§ **To do**:
1. According to the court decision, which court's order did the plaintiff appeal from?
2. Print the court decision word for word, starting at "STEVEN W. FISHER, J.P." and ending at "counsel), for appellant.".

§ **Text excerpt**:
Reynaldo Gonzalez, appellant, v. New York City Transit Authority, et al., respondents.

2009-09187 (Index No. 19250/06)

Decided: November 30, 2010

STEVEN W. FISHER, J.P. MARK C. DILLON RUTH C. BALKIN CHERYL E. CHAMBERS SANDRA L. SGROI, JJ. Harmon, Linder, & Rogowsky, New York, N.Y. (Mitchell Dranow of counsel), for appellant.

Submitted-November 17, 2010

DECISION & ORDER

In an action to recover damages for personal injuries, the plaintiff appeals from an order of the Supreme Court, Kings County (Schmidt, J.), dated June 2, 2009, which granted the defendants' motion for summary judgment dismissing the complaint.

ORDERED that the order is affirmed, without costs or disbursements.

(Data entries)
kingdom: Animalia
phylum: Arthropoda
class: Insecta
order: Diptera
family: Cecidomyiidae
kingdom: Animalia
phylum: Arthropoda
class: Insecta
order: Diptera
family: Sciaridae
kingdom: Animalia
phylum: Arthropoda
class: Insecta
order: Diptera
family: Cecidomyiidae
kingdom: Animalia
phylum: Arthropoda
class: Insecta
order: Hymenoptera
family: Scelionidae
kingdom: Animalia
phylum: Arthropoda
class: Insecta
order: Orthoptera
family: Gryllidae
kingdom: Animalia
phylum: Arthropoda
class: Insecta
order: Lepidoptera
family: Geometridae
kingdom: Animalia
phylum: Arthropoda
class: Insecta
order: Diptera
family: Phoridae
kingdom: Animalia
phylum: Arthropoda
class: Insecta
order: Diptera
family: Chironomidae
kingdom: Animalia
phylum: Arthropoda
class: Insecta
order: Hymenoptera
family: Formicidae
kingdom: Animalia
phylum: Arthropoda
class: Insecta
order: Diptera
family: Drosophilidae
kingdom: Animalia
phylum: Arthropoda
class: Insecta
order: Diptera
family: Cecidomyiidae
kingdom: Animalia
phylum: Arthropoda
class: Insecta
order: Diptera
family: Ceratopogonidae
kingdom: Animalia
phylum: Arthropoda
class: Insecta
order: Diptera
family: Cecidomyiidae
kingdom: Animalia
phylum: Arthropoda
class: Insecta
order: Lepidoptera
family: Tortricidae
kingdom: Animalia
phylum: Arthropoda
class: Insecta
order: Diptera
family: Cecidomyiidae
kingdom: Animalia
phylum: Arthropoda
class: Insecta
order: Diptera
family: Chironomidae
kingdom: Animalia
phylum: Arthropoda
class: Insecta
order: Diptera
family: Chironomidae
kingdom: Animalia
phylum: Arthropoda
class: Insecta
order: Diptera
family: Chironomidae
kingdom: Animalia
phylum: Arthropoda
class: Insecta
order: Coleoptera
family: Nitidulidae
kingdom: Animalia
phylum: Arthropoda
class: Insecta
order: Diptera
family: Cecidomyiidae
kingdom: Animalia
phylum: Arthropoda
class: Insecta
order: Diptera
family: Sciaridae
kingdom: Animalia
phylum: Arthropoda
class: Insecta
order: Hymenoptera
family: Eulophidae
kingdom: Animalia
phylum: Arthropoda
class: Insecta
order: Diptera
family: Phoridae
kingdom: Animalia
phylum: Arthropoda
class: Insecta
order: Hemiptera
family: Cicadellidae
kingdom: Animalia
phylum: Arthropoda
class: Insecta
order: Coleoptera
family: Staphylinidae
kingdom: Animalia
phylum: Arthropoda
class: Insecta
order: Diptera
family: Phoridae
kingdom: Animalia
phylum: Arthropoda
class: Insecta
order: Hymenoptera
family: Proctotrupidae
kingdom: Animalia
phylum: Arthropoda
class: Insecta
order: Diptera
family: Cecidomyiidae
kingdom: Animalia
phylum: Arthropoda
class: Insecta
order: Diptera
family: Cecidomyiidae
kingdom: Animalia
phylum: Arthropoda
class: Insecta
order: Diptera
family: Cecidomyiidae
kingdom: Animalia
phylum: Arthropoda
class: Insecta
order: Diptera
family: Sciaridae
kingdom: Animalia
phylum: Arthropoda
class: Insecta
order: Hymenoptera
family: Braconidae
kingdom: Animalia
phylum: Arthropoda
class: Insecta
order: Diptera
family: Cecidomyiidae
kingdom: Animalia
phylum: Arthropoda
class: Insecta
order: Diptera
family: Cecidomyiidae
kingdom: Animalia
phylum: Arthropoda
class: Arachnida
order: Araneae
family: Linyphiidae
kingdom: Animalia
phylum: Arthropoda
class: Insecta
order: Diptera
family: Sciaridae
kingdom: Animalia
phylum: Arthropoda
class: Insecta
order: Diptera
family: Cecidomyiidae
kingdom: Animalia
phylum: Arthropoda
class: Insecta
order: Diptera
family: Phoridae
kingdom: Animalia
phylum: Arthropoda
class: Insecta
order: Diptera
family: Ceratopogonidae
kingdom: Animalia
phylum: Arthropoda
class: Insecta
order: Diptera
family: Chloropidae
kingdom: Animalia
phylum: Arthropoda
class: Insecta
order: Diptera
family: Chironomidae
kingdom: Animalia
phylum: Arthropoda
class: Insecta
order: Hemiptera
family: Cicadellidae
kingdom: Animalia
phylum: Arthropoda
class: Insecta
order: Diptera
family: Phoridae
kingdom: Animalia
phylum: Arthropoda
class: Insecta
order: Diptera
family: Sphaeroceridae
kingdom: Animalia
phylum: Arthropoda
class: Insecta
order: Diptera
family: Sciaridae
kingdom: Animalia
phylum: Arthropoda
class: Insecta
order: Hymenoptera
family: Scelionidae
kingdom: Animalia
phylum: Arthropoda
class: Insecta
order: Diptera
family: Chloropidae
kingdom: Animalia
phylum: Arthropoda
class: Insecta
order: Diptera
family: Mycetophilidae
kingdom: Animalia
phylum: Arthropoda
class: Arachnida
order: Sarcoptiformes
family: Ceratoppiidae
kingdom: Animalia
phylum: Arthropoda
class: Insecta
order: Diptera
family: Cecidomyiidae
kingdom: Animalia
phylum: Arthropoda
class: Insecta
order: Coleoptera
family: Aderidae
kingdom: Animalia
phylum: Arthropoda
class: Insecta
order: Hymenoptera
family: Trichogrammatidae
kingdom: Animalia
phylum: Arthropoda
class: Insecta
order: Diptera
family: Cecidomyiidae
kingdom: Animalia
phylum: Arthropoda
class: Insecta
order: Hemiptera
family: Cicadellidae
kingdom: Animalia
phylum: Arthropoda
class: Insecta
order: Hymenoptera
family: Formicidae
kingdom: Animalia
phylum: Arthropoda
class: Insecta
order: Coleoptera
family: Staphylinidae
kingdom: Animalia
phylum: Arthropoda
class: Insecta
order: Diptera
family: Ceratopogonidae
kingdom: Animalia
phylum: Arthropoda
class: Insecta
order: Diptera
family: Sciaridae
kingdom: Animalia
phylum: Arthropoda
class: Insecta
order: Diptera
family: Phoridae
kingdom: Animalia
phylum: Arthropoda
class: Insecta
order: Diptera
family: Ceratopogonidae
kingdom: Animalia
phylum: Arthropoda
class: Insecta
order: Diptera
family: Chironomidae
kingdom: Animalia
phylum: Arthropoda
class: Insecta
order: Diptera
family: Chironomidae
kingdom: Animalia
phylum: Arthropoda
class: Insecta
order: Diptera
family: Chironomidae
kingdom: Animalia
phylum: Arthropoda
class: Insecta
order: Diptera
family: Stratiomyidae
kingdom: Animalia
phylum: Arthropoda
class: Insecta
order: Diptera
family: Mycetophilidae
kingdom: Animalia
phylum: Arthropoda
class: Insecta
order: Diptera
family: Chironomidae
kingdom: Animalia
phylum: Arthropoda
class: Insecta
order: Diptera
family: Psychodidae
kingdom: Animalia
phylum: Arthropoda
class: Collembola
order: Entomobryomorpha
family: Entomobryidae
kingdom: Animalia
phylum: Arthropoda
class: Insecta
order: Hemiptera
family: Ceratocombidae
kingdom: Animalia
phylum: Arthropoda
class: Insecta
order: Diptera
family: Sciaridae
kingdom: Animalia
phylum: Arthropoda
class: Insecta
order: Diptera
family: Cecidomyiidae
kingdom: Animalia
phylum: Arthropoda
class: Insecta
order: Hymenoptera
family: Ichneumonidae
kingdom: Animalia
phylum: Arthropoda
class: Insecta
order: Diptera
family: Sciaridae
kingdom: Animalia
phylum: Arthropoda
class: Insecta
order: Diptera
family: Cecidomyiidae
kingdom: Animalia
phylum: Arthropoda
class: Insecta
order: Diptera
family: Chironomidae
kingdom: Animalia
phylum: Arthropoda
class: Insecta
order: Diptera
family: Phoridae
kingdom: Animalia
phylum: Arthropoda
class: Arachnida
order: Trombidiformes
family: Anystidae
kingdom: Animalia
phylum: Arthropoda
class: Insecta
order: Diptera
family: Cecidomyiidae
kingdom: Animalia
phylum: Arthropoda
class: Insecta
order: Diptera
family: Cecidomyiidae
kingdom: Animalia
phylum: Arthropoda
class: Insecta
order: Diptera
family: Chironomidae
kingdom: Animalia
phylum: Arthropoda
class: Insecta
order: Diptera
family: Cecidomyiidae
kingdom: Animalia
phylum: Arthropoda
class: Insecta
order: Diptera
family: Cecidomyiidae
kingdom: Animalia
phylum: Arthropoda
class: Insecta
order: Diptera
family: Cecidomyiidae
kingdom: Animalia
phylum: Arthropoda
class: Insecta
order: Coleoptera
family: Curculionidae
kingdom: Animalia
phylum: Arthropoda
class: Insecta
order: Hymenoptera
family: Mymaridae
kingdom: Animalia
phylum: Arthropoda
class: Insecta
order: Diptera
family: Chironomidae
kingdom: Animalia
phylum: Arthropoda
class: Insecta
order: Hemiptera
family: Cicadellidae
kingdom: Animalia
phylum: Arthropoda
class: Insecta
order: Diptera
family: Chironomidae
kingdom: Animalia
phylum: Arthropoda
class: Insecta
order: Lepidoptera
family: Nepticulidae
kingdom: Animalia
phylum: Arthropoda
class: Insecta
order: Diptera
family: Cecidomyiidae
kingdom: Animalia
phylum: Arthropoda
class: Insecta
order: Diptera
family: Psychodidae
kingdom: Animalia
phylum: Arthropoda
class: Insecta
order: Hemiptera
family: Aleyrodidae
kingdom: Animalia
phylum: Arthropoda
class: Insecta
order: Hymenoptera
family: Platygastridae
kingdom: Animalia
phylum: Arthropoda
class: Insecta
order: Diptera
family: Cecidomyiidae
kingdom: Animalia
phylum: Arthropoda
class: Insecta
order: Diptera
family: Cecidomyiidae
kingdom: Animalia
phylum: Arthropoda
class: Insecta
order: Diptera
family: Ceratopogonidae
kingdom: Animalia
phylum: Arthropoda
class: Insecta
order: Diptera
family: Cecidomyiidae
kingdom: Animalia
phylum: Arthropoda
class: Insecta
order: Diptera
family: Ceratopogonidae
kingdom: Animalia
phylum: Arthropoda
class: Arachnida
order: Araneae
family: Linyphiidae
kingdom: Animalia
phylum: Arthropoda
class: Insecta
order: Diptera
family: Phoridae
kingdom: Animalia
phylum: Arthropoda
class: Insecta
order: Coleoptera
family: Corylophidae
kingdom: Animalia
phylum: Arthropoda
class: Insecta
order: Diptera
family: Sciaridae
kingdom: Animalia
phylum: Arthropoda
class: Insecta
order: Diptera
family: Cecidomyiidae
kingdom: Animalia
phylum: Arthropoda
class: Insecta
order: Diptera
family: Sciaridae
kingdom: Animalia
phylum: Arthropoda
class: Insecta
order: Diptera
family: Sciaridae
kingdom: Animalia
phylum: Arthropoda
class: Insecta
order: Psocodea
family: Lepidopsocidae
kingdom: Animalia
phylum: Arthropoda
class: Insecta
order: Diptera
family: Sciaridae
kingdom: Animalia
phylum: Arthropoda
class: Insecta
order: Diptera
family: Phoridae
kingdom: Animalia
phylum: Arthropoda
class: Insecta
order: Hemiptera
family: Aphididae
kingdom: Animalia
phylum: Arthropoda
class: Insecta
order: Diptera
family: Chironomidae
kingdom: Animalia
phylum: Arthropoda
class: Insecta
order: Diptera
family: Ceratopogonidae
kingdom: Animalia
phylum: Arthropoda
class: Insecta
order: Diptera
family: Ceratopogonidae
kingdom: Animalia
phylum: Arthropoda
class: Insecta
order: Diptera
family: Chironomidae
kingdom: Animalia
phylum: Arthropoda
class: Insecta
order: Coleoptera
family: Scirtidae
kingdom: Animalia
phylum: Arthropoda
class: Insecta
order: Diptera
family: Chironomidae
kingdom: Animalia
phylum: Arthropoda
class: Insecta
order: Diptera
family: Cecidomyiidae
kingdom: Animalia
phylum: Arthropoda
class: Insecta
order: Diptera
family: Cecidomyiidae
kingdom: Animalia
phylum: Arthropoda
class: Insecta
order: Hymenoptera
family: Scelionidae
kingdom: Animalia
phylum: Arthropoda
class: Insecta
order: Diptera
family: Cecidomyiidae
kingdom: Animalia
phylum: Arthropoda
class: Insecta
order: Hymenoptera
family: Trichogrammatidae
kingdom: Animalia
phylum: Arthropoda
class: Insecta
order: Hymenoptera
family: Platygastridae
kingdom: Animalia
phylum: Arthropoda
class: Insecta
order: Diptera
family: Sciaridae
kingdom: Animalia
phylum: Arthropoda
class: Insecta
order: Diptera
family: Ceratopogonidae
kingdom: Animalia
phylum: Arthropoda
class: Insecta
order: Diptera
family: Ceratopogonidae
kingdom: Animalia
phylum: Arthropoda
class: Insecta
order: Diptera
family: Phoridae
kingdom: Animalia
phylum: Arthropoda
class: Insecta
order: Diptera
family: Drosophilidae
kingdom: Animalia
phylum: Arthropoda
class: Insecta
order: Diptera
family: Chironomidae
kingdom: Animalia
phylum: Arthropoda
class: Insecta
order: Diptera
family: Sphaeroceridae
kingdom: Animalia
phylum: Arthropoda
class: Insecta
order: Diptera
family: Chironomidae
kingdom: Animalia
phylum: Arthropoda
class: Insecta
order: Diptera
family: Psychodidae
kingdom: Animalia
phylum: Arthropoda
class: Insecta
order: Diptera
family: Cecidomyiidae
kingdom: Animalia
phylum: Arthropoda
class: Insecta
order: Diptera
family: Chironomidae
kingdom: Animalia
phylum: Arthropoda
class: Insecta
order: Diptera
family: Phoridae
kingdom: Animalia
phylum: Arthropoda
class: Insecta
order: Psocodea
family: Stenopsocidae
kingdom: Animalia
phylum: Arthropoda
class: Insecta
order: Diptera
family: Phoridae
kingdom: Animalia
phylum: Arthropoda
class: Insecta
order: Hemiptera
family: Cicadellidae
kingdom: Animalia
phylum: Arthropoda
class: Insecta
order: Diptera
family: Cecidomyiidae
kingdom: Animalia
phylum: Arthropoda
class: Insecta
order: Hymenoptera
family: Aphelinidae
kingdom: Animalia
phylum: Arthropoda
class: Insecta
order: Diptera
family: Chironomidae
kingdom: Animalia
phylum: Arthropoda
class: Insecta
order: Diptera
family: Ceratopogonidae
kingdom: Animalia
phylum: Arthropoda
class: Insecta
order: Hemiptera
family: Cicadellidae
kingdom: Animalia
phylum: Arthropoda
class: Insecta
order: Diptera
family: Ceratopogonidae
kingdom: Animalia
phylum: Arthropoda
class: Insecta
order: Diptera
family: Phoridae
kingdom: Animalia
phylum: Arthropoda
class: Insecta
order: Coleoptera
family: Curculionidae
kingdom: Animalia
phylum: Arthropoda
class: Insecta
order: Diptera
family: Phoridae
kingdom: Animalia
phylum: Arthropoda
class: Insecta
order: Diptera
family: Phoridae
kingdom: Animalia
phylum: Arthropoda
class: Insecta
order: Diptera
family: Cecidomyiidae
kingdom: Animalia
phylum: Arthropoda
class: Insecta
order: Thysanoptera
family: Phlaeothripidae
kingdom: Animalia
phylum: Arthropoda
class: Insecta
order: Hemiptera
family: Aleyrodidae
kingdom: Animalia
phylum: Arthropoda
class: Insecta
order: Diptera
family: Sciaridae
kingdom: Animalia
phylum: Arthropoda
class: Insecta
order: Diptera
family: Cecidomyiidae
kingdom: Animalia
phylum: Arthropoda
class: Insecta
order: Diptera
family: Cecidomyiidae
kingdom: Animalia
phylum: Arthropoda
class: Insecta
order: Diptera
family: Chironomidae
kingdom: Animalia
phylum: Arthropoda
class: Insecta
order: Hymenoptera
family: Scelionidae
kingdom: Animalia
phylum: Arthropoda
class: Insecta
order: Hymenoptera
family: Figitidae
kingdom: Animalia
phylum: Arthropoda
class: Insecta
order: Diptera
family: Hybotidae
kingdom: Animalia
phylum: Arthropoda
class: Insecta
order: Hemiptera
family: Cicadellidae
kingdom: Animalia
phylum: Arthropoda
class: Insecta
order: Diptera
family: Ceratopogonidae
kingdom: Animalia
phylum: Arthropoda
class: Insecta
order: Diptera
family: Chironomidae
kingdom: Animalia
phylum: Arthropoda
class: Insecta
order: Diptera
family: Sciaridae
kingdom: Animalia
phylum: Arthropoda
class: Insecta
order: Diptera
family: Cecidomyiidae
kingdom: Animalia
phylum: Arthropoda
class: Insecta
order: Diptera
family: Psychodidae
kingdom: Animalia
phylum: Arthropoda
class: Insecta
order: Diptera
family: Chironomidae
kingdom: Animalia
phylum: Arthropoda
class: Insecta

§ **Solutions by task**:
1. The Supreme Court, Kings County.

2.
STEVEN W. FISHER, J.P. MARK C. DILLON RUTH C. BALKIN CHERYL E. CHAMBERS SANDRA L. SGROI, JJ. Harmon, Linder, & Rogowsky, New York, N.Y. (Mitchell Dranow of counsel), for appellant.